TEXT UNDER STUDY -
CATCH A GLIMPSE OF SOME INCREDIBLE AGS GRADUATES IN OUR ALUMNI SPOTLIGHT
If you’re interested in being featured, contact Brent Katz (firstname.lastname@example.org)
John Hillen (’88) received the 2021 Forever Duke award. The award recognizes alumni for excellent recent volunteer service to Duke, Duke Alumni, and other alumni groups. Dr. Hillen noted,
“I accepted the Forever Duke award on Saturday on behalf of all the alumni who have supported and been involved in AGS. Of all the alumni awards this past homecoming weekend, I was very pleased to see that AGS was the only one in which alumni support to a discrete program of the university was recognized and the program itself celebrated. Go AGS!”
Anand Raghuraman (’15) was selected for the Aspen Strategy Group Rising Leaders Program Class of 2022.
Dr. John Hillen (88′) The Ronald Reagan Institute runs a podcast called Reaganism, the host Roger Zakheim sat down with Dr. John Hillen, the James C. Wheat Visiting Professor in Leadership at Hampden-Sydney College. He previously served in the U.S. Army, for George W. Bush, and as a business executive. Roger and John discussed leadership, what a conservative foreign policy should consist of, and how the United States should approach competition with China. Below is a link to watch the full video and also another link to Podbean to listen to the podcast.

PROBLEM SET -
[a] Using the alumni spotlight, decide whether each statement agrees with it: (i) John Hillen received the 2021 Forever Duke award; (ii) Anand Raghuraman was selected for the Aspen Strategy Group Rising Leaders Program Class of 2021; (iii) John Hillen hosts the Reaganism podcast. For each, answer yes or no and quote the words that decide it.
[b] Rewrite everything in the alumni spotlight from "CATCH A GLIMPSE" down to "Class of 2022.", changing "homecoming weekend" to "reunion weekend".
[c] Carry the alumni spotlight on past its final sentence.

(Collected data entries)
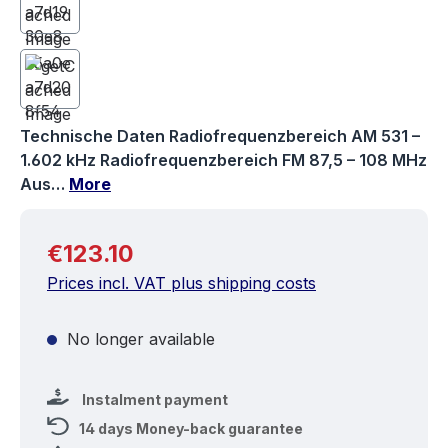
Technische Daten Radiofrequenzbereich AM 531 –
1.602 kHz Radiofrequenzbereich FM 87,5 – 108 MHz
Aus…
More
Regular price:
€123.10
Prices incl. VAT plus shipping costs
No longer available
Instalment payment
14 days Money-back guarantee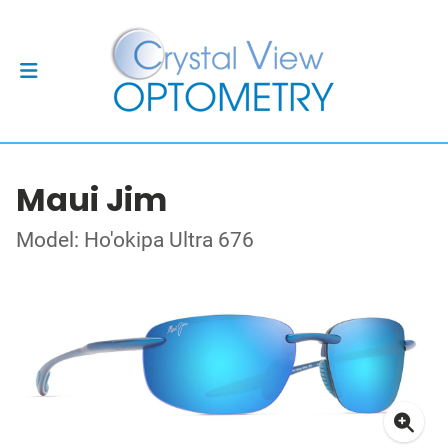
Maui Jim
Model: Ho'okipa Ultra 676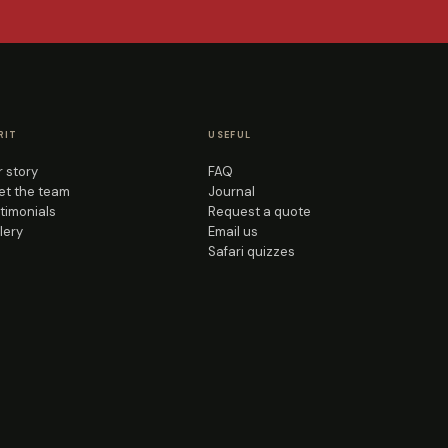
RIT
USEFUL
 story
FAQ
t the team
Journal
timonials
Request a quote
lery
Email us
Safari quizzes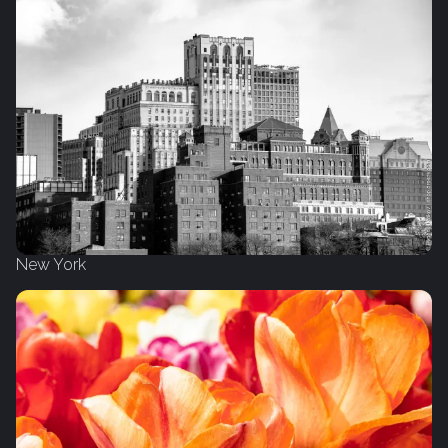
New York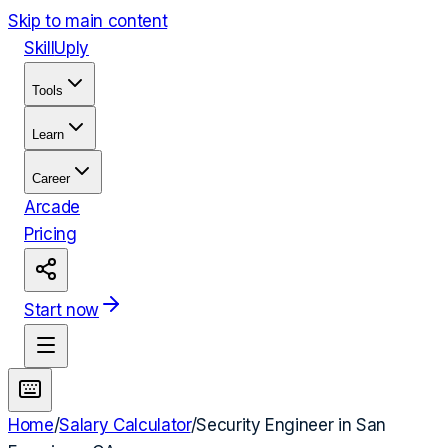
Skip to main content
Skill
Uply
Tools
Learn
Career
Arcade
Pricing
Start now
Home
/
Salary Calculator
/
Security Engineer
in
San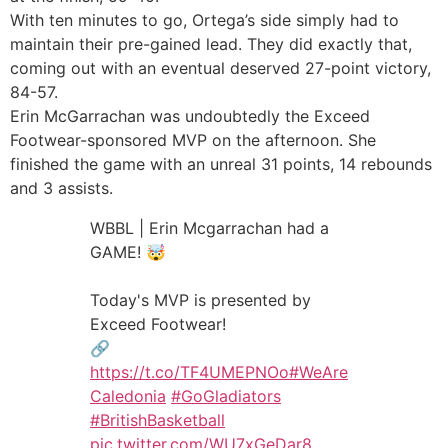
With ten minutes to go, Ortega’s side simply had to
maintain their pre-gained lead. They did exactly that,
coming out with an eventual deserved 27-point victory,
84-57.
Erin McGarrachan was undoubtedly the Exceed
Footwear-sponsored MVP on the afternoon. She
finished the game with an unreal 31 points, 14 rebounds
and 3 assists.
WBBL | Erin Mcgarrachan had a
GAME! 🤯
Today's MVP is presented by
Exceed Footwear!
🔗
https://t.co/TF4UMEPNOo
#WeAre
Caledonia
#GoGladiators
#BritishBasketball
pic.twitter.com/WU7xGeDar8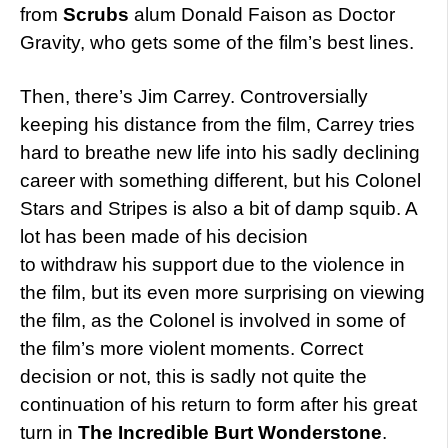
from
Scrubs
alum Donald Faison as Doctor
Gravity, who gets some of the film’s best lines.
Then, there’s Jim Carrey. Controversially
keeping his distance from the film, Carrey tries
hard to breathe new life into his sadly declining
career with something different, but his Colonel
Stars and Stripes is also a bit of damp squib. A
lot has been made of his decision
to withdraw his support due to the violence in
the film, but its even more surprising on viewing
the film, as the Colonel is involved in some of
the film’s more violent moments. Correct
decision or not, this is sadly not quite the
continuation of his return to form after his great
turn in
The Incredible Burt Wonderstone
.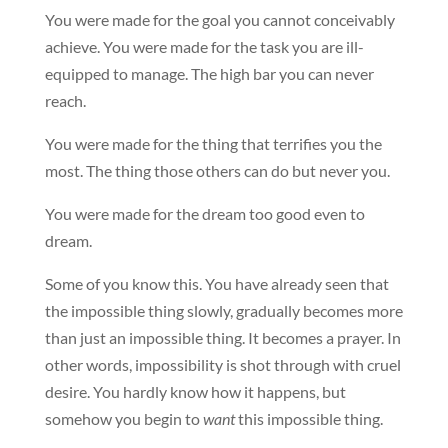
You were made for the goal you cannot conceivably
achieve. You were made for the task you are ill-
equipped to manage. The high bar you can never
reach.
You were made for the thing that terrifies you the
most. The thing those others can do but never you.
You were made for the dream too good even to
dream.
Some of you know this. You have already seen that
the impossible thing slowly, gradually becomes more
than just an impossible thing. It becomes a prayer. In
other words, impossibility is shot through with cruel
desire. You hardly know how it happens, but
somehow you begin to
want
this impossible thing.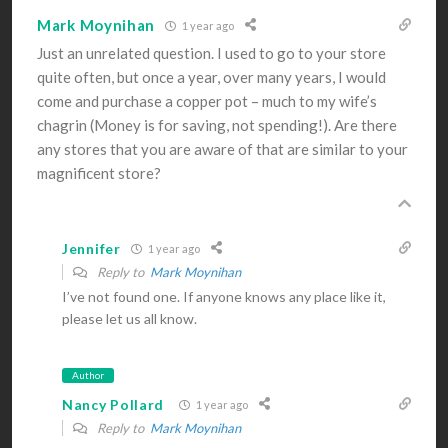
Mark Moynihan
1 year ago
Just an unrelated question. I used to go to your store
quite often, but once a year, over many years, I would
come and purchase a copper pot – much to my wife’s
chagrin (Money is for saving, not spending!). Are there
any stores that you are aware of that are similar to your
magnificent store?
Jennifer
1 year ago
Reply to
Mark Moynihan
I’ve not found one. If anyone knows any place like it,
please let us all know.
Author
Nancy Pollard
1 year ago
Reply to
Mark Moynihan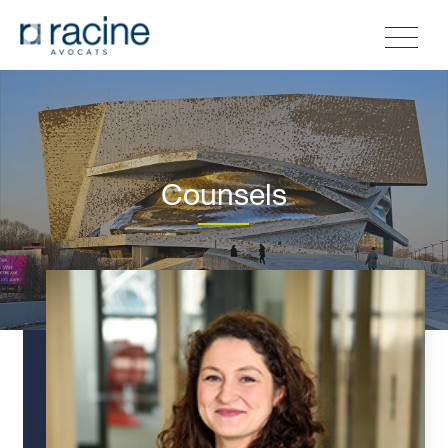
Counsels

TASK ANSWERS -
[a]
(i) Yes: "John Hillen (’88) received the 2021 Forever Duke award."
(ii) No: "Anand Raghuraman (’15) was selected for the Aspen Strategy Group Rising Leaders Program Class of 2022."
(iii) No: "the host Roger Zakheim sat down with Dr. John Hillen"

[b]
CATCH A GLIMPSE OF SOME INCREDIBLE AGS GRADUATES IN OUR ALUMNI SPOTLIGHT
If you’re interested in being featured, contact Brent Katz (firstname.lastname@example.org)
John Hillen (’88) received the 2021 Forever Duke award. The award recognizes alumni for excellent recent volunteer service to Duke, Duke Alumni, and other alumni groups. Dr. Hillen noted,
“I accepted the Forever Duke award on Saturday on behalf of all the alumni who have supported and been involved in AGS. Of all the alumni awards this past reunion weekend, I was very pleased to see that AGS was the only one in which alumni support to a discrete program of the university was recognized and the program itself celebrated. Go AGS!”
Anand Raghuraman (’15) was selected for the Aspen Strategy Group Rising Leaders Program Class of 2022.

[c]
Dr. John Hillen wrote a response to the United States’ economic approach and statecraft in order to enact a successful policy towards China. Hillen also writes about historic events that could be used as a archetype as to handle policy moving forward. To read the full response use this link.
Abigail Zofchak (’19) won the Deputy Assistant Secretary for Budget, Office of the Assistant Secretary of the Air Force for Financial Management and Comptroller (SAF/FMB) – Outstanding Contribution to FM and Comptroller (Civilian) Annual Award.
Tara Mooney (’16) recently published a journal by John Benjamins Publishing Company, called “Utopia, war, and justice The discursive construction of the state in ISIS’ political communications” where she and Gareth Price argue that ISIS discursively constructed itself politically by appealing to elements of both a traditional Islamic caliphate and a modern legitimate state. Linguistic and semiotic data is presented from political communications through social media that revolve around three key themes, specifically the construction of a utopian state founded on justice and engaged in righteous war, which all rely fundamentally on a conception of the modern state as holding a “monopoly on the legitimate use of force”, in Weber’s definition. We analyze this data from a critical discourse analysis (CDA) perspective, within a theoretical framework that draws on the political sociology of the state and political communications in asymmetric conflicts.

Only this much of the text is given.